+++ Provided records +++
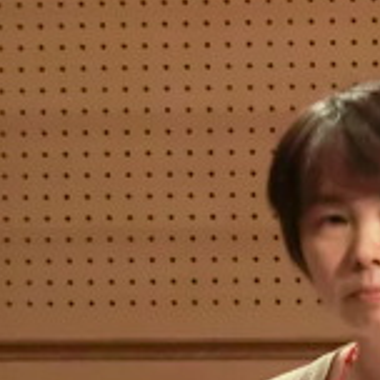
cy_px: 402
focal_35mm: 405
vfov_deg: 4.3
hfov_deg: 4.3
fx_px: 5030
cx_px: 660
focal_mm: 19.1
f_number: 5.8
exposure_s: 1/25
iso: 800
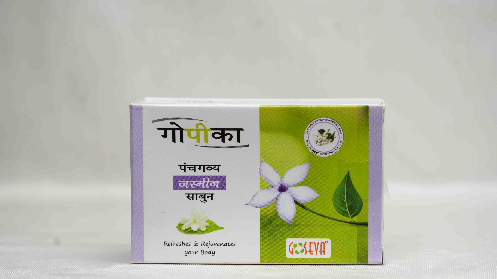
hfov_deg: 19.3
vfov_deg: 10.9
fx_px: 1463
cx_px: 249
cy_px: 133
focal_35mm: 111
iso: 250
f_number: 5.6
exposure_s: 1/60
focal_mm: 105
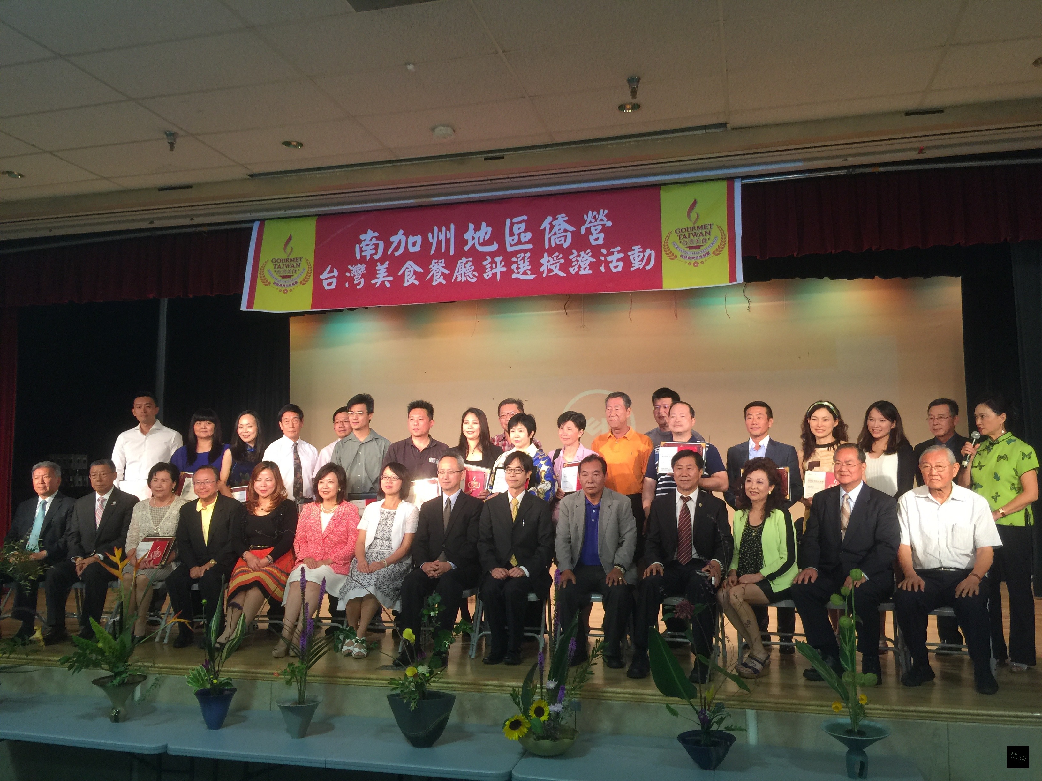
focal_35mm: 29
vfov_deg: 48.2
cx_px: 521
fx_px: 873
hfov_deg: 61.7
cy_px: 390
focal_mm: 4.15
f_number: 2.2
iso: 40
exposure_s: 1/15
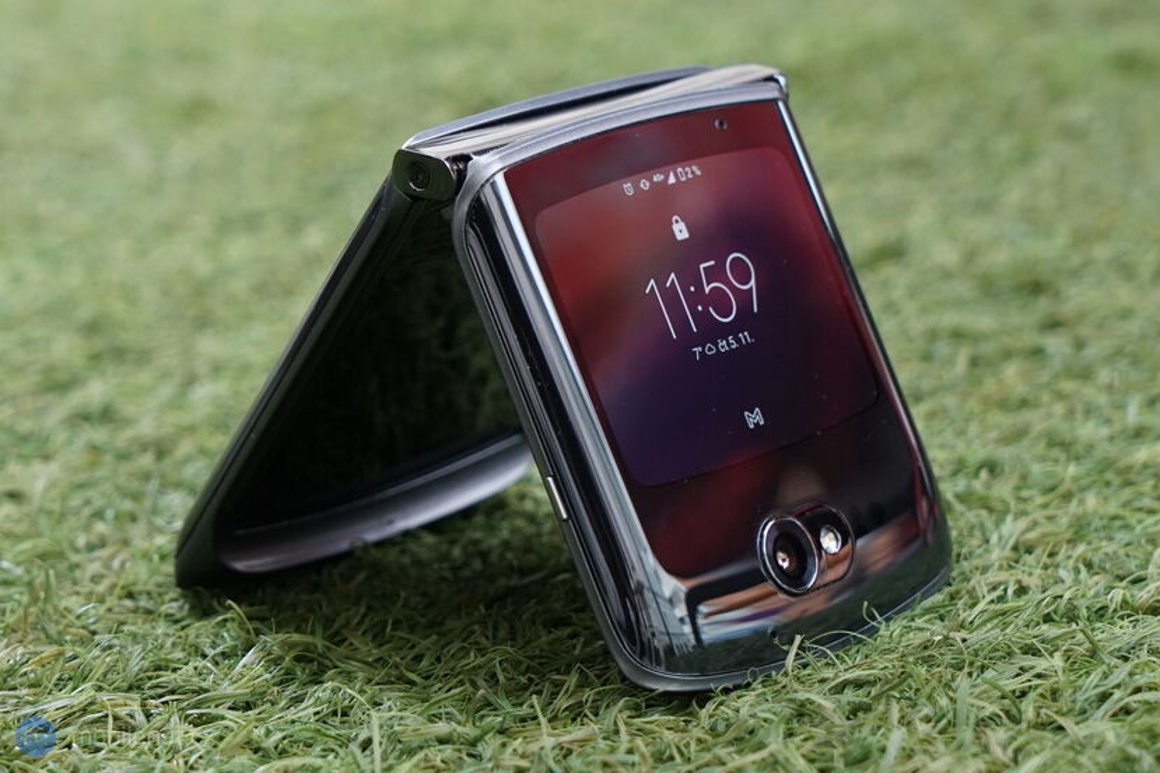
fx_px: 2061
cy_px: 386
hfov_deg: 31.4
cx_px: 580
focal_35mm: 64
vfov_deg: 21.2
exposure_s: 1/200
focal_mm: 64
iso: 2000
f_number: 7.1
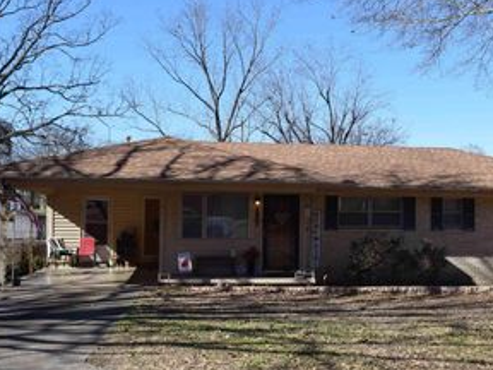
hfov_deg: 37.8
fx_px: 712
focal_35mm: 50
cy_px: 194
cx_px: 325
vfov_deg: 29.1
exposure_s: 1/320
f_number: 9
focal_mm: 20
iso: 200
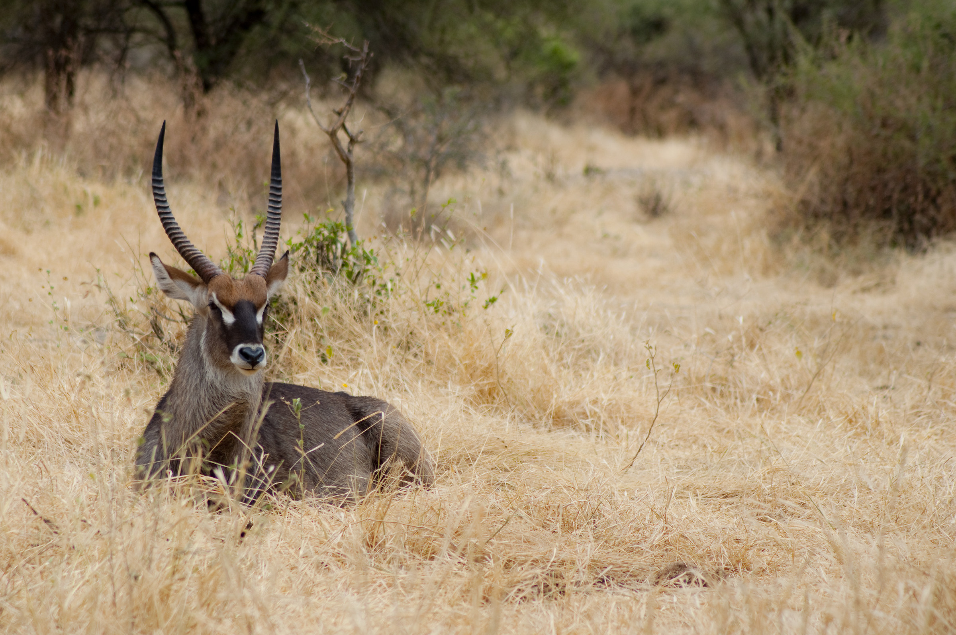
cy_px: 318
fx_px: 6167
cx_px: 478
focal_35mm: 232
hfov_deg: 8.9
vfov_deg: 5.9
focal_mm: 155
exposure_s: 1/640
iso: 200
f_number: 5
+++
Assigned task:
Output each entry above word for word. The pictures stay out.

Finished exercise:
cy_px: 402
focal_35mm: 405
vfov_deg: 4.3
hfov_deg: 4.3
fx_px: 5030
cx_px: 660
focal_mm: 19.1
f_number: 5.8
exposure_s: 1/25
iso: 800
hfov_deg: 19.3
vfov_deg: 10.9
fx_px: 1463
cx_px: 249
cy_px: 133
focal_35mm: 111
iso: 250
f_number: 5.6
exposure_s: 1/60
focal_mm: 105
focal_35mm: 29
vfov_deg: 48.2
cx_px: 521
fx_px: 873
hfov_deg: 61.7
cy_px: 390
focal_mm: 4.15
f_number: 2.2
iso: 40
exposure_s: 1/15
fx_px: 2061
cy_px: 386
hfov_deg: 31.4
cx_px: 580
focal_35mm: 64
vfov_deg: 21.2
exposure_s: 1/200
focal_mm: 64
iso: 2000
f_number: 7.1
hfov_deg: 37.8
fx_px: 712
focal_35mm: 50
cy_px: 194
cx_px: 325
vfov_deg: 29.1
exposure_s: 1/320
f_number: 9
focal_mm: 20
iso: 200
cy_px: 318
fx_px: 6167
cx_px: 478
focal_35mm: 232
hfov_deg: 8.9
vfov_deg: 5.9
focal_mm: 155
exposure_s: 1/640
iso: 200
f_number: 5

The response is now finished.